Way back when I first started blogging, I wrote about a slight concern I had about replacing my crockpot the minute it broke. Was this materialistic of me? I remember pondering the question.
No such question has arisen tonight, when the rice cooker decided that seven and a half years of preparing rice on a weekly basis for our family was justification enough for dying in a sputter of its two front lights and a decided crackle as it shorted out and began smoking threateningly. The crockpot I could make do without, if I had to. The rice cooker is a totally different story.
To begin with, it's not technically mine.
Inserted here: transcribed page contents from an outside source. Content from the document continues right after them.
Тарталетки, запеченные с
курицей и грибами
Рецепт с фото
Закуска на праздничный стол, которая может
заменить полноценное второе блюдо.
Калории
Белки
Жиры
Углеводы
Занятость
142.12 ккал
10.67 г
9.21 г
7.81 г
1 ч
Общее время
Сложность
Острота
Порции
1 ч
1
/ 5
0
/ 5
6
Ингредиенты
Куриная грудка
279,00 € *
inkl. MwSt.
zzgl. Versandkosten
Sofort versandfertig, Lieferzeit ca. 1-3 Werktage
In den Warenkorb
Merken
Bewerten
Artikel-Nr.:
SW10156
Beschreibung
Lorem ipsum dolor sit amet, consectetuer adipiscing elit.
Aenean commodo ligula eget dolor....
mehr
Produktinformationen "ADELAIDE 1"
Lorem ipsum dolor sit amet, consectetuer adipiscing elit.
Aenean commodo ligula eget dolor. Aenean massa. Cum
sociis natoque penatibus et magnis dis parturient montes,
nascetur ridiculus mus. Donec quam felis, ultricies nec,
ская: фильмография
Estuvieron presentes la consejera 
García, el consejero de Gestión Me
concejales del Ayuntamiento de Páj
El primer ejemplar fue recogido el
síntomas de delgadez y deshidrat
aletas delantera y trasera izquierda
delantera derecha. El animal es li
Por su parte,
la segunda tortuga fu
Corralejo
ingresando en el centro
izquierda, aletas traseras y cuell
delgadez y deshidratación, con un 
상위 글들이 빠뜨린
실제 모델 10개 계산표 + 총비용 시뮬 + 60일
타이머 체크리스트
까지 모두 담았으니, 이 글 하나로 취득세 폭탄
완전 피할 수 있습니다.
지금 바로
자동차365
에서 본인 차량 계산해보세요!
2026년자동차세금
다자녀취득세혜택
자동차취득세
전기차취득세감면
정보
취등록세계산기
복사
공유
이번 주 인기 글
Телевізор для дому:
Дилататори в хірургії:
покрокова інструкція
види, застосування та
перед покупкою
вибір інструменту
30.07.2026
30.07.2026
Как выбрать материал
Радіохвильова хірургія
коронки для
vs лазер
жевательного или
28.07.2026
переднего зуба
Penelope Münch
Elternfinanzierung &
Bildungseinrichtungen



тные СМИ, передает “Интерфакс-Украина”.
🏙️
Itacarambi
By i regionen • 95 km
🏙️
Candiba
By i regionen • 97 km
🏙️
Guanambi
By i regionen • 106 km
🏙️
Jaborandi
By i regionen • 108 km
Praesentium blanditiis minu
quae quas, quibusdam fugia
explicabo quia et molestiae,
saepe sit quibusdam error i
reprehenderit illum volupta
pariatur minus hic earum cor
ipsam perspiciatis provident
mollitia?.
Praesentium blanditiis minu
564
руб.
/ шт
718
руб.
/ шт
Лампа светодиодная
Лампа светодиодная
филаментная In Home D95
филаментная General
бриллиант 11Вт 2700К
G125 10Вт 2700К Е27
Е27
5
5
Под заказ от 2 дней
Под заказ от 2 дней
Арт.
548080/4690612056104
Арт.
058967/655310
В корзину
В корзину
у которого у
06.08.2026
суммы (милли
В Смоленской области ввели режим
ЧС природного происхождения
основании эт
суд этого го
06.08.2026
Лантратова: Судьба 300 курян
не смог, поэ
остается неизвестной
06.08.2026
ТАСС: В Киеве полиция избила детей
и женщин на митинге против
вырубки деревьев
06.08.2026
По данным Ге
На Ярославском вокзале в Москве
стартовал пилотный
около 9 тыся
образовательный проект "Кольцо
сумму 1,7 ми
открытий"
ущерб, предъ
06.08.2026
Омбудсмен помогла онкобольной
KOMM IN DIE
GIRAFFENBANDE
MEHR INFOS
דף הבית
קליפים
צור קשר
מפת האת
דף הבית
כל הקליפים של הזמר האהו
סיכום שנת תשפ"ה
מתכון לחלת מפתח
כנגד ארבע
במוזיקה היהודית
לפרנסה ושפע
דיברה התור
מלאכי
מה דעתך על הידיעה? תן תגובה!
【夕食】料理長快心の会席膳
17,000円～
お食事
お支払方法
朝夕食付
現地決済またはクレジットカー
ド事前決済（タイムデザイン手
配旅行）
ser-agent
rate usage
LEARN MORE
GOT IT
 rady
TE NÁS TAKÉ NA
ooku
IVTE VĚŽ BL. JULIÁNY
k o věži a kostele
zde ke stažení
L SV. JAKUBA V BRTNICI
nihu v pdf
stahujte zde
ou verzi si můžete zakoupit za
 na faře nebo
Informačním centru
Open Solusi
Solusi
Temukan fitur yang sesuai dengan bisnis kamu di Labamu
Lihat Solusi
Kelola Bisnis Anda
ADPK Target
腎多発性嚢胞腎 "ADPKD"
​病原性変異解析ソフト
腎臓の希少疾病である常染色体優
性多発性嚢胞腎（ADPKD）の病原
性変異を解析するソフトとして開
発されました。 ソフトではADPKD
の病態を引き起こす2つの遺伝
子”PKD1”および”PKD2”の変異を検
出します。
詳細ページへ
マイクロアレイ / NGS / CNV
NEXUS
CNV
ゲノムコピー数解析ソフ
My mother gave it to my DH as a birthday gift, since he had spent several years in Japan in the military and definitely prefers his rice to be cooked nearly dry and very fluffy, Asian style. My method of cooking rice, sans rice cooker, is to spread it at the bottom of a casserole dish, add minced onions and some water, place chicken breasts on top of that, and pour some Italian salad dressing over the whole thing, which then bakes for about an hour at 350, with tinfoil on it for the first half hour or so. The rice is very flavorful, but no one would call it dry.
So my mom bought DH the rice cooker so I would be able to cook rice his favorite way. And over the years, with our various health-conscious cooking efforts, we've found it to be invaluable for cooking such time-consuming rices as brown rice and wild rice. At this point I can't imagine doing without a cooker like this one, especially since everyone in our family likes rice and I consider it a fairly healthy starch food.
Oh, just like the crockpot, I know it's not really necessary. I could probably learn to cook rice the way my DH likes it, and I bet I wouldn't scorch more than a handful of pans trying to do so. But in addition to my need to master this sort of rice cookery, there's also the question of time and convenience.
It's pretty easy to scoop a couple of cups of rice and water into the cooker, place the lid on, plug it in, and come back half an hour later to a nice side dish. It frees up some of my dinner preparation time so I can focus on other things, which is especially nice during the school year. Even if other things I'm making require my attention or some last minute checking and adjusting, the rice never does; it just burbles away merrily, sending out clouds of warm inviting steam. And it's nice to have something I can count on, especially at the dinner hour.
School days can run long. Chores and errands can pile up. Sometimes by the time I head into the kitchen to start thinking about dinner I'm long on ideas but short on time. So until someone decides to write "5000 Easy Healthy Dinners You Can Make in Thirty Minutes or Less With Ingredients Normal Human Beings Actually Have in their Kitchens" I'll take all the help I can get.
The rice cooker will definitely be replaced. How many other things do you know of that will give you this much cheerful service for twenty dollars?